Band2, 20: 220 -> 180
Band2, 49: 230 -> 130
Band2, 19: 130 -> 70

---

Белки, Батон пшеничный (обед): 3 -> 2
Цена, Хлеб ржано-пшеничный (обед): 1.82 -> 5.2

* * *

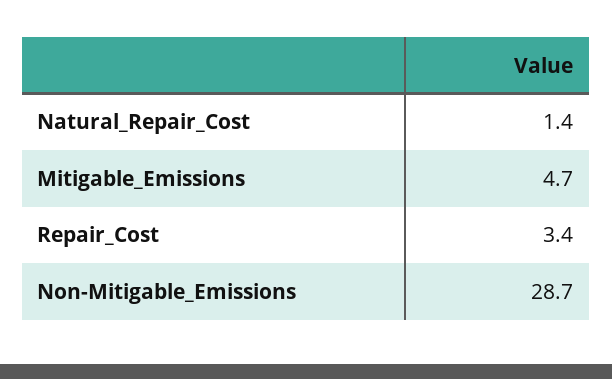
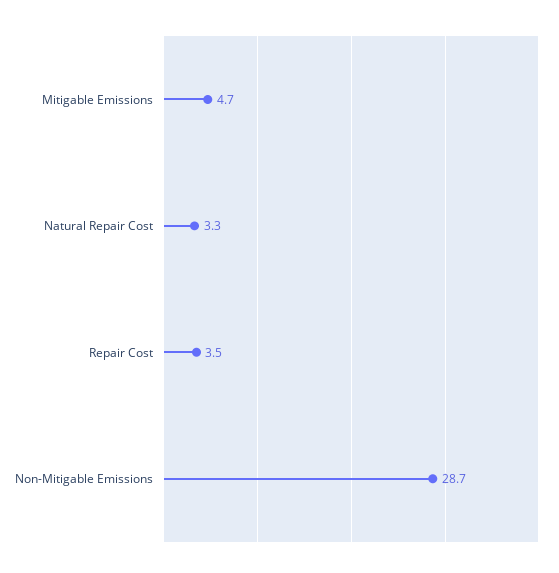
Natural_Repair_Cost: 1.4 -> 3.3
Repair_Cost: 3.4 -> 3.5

- _Task goal_
Take the records above and return, word for word, only the lines that fall from the line with "Белки, Батон пшеничный (обед): 3 -> 2" to the line with "Цена, Хлеб ржано-пшеничный", both of them included.

- _Answer to this exercise_
Белки, Батон пшеничный (обед): 3 -> 2
Цена, Хлеб ржано-пшеничный (обед): 1.82 -> 5.2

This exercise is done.